┏━━

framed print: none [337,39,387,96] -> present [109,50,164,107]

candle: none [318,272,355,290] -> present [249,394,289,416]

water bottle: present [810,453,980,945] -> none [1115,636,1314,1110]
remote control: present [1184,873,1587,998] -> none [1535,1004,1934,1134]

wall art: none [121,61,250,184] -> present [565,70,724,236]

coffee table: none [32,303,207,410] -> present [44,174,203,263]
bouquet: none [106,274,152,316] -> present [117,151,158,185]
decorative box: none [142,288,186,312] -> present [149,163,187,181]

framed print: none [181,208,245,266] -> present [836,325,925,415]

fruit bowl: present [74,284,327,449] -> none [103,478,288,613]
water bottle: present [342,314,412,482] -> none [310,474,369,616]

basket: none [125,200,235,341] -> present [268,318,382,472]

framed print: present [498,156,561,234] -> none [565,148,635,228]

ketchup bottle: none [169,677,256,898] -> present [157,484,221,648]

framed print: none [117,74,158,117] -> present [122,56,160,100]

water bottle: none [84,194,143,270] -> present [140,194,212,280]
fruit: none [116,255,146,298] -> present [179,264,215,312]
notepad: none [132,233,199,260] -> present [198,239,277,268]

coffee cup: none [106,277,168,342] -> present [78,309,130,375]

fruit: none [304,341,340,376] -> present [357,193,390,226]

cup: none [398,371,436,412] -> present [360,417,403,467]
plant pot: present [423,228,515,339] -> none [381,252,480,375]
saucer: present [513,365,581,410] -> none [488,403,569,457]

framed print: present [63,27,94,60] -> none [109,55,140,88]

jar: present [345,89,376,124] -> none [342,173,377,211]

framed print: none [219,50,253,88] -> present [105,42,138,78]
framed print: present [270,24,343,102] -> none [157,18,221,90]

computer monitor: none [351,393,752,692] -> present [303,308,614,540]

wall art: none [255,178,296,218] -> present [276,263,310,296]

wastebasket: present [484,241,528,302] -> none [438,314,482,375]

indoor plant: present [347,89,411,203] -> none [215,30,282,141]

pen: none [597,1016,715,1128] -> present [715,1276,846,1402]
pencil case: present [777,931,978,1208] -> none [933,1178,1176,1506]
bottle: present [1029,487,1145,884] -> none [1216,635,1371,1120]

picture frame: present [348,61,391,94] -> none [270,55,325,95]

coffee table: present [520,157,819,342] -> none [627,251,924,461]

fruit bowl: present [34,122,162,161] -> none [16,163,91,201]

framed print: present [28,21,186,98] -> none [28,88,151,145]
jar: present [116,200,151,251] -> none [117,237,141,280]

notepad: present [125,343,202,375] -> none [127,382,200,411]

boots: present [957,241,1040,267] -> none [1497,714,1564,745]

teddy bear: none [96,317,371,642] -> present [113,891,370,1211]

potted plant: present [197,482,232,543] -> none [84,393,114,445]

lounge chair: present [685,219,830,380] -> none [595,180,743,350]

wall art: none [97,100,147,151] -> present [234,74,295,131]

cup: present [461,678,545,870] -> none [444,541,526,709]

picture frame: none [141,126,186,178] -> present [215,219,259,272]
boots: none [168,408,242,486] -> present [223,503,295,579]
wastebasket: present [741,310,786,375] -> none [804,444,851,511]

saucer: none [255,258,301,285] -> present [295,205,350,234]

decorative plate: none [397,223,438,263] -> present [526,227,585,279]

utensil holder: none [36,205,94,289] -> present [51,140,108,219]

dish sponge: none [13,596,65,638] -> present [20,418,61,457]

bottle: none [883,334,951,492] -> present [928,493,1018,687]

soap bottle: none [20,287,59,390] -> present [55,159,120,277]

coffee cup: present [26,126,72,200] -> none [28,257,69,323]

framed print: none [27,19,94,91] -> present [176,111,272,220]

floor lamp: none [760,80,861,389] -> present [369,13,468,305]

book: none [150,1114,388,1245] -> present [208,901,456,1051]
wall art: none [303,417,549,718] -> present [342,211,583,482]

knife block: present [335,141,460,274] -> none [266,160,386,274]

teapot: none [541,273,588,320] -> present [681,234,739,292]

┗━━

EXERCISE GOAL
Every line that contains the string "coffee" should be copied from the entries.

RESPONSE TO THIS EXERCISE
coffee table: none [32,303,207,410] -> present [44,174,203,263]
coffee cup: none [106,277,168,342] -> present [78,309,130,375]
coffee table: present [520,157,819,342] -> none [627,251,924,461]
coffee cup: present [26,126,72,200] -> none [28,257,69,323]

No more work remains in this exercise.